Reproduce word for word the part of the MNIST notebook below from "- Scaling (dividing" up to and including "true data distribution.".

## Extract

—————

In [1]:
# !nvidia-smi

# MNIST — MLP warm-up

We’ll load MNIST, normalize it, define a small MLP, and run a quick
sanity check forward pass to verify shapes before training.


In [2]:
# OPTIONAL: only run this if your torch/torchvision install is broken.
# For GPU on Kaggle (CUDA 12.1 wheels):
# !pip install --upgrade --force-reinstall torch torchvision torchaudio --index-url https://download.pytorch.org/whl/cu121
# For CPU-only:
# !pip install --upgrade --force-reinstall torch torchvision torchaudio --index-url https://download.pytorch.org/whl/cpu


## Imports & device

We’ll autodetect CUDA and fall back to CPU. The code works either way.


In [3]:
import torch
import torchvision

device = "cuda" if torch.cuda.is_available() else "cpu"

print("torch:", torch.__version__)
print("torchvision:", torchvision.__version__)
print("device:", device)


torch: 2.6.0+cu124
torchvision: 0.21.0+cu124
device: cpu


## Dataset & transforms

- `ToTensor()` → scales pixels to [0,1] with shape [1, 28, 28].
- `Normalize((0.1307,), (0.3081,))` → center/scale using MNIST stats.
  (Note the commas: single-element tuples.)


### Why do we normalize MNIST with `(0.1307,), (0.3081,)`?

After `ToTensor()`, MNIST images are scaled to `[0,1]`, but their distribution isn’t centered and doesn’t have unit variance:
- Mean pixel value is about **0.1307** (most pixels are dark background).
- Standard deviation is about **0.3081**.

**Why normalize?**
- Centering (subtracting the mean) makes neuron inputs hover around zero, which helps gradients flow and speeds up learning.
- Scaling (dividing by the std) puts features on a comparable scale, making optimization more stable and less sensitive to learning rates.

**Why those exact numbers?**
- They are the empirical mean and std of the MNIST training set computed over all pixels.
- Using dataset-specific stats is better than generic choices (like 0.5/0.5) because it matches the true data distribution.

**Why the tuples — and why the comma is so important?**
- `Normalize` expects a *sequence* (list or tuple) with one value per channel.
- MNIST has 1 channel → we need one mean and one std → a 1-element tuple.
- In Python:
  - `(0.3081,)` → a tuple containing one float ✅
  - `(0.3081)` → just a float ❌
- If you forget the comma, you pass a float instead of a tuple. That breaks the shape handling inside `Normalize` and can lead to confusing errors (like “std evaluated to zero”).

**What if we skip normalization?**
- The model may still learn (MNIST is simple), but:
  - Training is slower.
  - Optimization is less stable.
  - Accuracy may plateau lower.

—————

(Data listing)
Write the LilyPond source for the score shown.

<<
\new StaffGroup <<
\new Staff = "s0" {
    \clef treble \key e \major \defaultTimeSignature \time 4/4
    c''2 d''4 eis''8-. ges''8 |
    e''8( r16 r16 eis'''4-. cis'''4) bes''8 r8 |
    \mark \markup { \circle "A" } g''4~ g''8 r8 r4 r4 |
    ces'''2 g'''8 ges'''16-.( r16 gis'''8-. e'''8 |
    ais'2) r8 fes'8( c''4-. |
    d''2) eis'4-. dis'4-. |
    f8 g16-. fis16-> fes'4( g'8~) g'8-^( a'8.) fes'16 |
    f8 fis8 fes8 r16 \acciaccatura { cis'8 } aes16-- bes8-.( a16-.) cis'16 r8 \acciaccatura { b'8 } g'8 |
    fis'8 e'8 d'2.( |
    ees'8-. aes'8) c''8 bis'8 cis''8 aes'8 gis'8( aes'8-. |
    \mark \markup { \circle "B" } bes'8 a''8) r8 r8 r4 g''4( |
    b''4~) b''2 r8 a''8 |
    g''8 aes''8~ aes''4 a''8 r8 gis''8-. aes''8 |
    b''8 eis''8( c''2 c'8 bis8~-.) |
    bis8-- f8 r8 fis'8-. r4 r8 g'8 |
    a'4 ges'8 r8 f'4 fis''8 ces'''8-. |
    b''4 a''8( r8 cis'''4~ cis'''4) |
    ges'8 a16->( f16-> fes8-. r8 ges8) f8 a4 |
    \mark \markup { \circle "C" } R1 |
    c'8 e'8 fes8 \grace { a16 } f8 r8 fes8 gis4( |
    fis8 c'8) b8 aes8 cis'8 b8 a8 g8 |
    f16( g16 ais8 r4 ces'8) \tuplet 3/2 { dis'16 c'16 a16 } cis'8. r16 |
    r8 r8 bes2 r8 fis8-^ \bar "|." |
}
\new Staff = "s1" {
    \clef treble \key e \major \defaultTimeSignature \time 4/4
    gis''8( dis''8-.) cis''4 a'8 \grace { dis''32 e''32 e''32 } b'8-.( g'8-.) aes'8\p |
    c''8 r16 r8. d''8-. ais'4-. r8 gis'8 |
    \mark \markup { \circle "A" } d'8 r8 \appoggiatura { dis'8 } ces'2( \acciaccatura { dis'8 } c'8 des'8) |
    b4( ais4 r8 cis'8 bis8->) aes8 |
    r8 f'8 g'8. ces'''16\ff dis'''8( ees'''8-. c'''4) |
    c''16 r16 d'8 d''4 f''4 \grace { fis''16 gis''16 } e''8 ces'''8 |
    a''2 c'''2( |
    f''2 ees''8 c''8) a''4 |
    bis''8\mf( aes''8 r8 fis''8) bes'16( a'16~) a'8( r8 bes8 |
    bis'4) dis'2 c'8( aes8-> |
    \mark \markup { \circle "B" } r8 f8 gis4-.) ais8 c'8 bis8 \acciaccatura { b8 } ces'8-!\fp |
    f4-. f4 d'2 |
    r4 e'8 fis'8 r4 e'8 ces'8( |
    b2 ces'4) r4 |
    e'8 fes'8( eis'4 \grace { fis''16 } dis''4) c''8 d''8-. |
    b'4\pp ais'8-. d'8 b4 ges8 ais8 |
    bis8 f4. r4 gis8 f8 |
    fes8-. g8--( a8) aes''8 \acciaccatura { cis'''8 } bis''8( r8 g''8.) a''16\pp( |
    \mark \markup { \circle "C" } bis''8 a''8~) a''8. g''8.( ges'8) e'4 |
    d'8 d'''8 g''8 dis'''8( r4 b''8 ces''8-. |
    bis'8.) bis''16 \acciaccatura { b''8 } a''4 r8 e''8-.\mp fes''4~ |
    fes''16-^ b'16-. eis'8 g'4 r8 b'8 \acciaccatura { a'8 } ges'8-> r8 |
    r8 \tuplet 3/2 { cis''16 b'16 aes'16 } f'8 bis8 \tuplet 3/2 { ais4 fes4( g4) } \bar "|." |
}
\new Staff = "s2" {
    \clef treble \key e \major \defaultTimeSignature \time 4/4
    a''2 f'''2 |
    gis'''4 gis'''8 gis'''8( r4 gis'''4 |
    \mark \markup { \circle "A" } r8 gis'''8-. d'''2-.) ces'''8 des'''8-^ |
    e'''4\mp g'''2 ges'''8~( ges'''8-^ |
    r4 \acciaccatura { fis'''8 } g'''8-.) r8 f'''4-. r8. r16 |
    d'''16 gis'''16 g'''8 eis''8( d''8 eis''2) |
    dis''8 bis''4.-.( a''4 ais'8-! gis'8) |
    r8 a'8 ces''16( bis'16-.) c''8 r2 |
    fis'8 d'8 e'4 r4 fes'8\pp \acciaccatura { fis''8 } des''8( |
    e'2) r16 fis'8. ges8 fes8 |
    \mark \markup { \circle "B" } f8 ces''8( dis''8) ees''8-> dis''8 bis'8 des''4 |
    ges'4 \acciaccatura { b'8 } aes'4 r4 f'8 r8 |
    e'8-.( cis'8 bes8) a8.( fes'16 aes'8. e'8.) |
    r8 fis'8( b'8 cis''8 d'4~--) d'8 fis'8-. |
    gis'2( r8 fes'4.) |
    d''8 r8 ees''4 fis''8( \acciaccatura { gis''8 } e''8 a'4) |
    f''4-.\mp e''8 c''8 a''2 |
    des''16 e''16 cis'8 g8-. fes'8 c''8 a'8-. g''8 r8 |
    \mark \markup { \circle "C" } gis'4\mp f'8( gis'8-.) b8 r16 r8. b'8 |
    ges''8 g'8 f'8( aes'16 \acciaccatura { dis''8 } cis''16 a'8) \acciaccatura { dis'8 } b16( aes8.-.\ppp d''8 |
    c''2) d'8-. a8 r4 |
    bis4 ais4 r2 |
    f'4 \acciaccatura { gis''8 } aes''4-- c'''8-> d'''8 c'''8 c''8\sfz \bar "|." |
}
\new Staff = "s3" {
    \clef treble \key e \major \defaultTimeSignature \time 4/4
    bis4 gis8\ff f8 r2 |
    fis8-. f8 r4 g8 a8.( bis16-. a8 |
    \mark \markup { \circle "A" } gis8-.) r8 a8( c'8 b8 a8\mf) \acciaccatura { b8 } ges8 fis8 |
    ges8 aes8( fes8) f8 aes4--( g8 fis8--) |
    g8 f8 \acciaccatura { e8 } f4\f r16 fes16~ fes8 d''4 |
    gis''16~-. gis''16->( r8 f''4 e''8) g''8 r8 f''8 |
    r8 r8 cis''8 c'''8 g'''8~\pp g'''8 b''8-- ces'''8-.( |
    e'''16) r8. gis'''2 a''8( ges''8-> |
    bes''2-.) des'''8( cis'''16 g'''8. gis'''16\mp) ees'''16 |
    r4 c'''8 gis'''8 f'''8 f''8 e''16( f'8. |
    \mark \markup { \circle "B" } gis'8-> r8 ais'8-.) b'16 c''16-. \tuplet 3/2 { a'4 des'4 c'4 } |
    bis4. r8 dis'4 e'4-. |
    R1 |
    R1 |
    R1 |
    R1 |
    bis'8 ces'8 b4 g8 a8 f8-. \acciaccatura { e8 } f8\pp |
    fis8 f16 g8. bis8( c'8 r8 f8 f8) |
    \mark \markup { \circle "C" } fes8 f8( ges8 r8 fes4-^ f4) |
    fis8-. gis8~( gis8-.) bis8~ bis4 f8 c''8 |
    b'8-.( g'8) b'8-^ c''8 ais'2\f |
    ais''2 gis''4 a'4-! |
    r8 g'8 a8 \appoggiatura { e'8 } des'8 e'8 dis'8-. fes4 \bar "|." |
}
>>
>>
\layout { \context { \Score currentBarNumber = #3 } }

—————

## Answer for this exercise
- Scaling (dividing by the std) puts features on a comparable scale, making optimization more stable and less sensitive to learning rates.

**Why those exact numbers?**
- They are the empirical mean and std of the MNIST training set computed over all pixels.
- Using dataset-specific stats is better than generic choices (like 0.5/0.5) because it matches the true data distribution.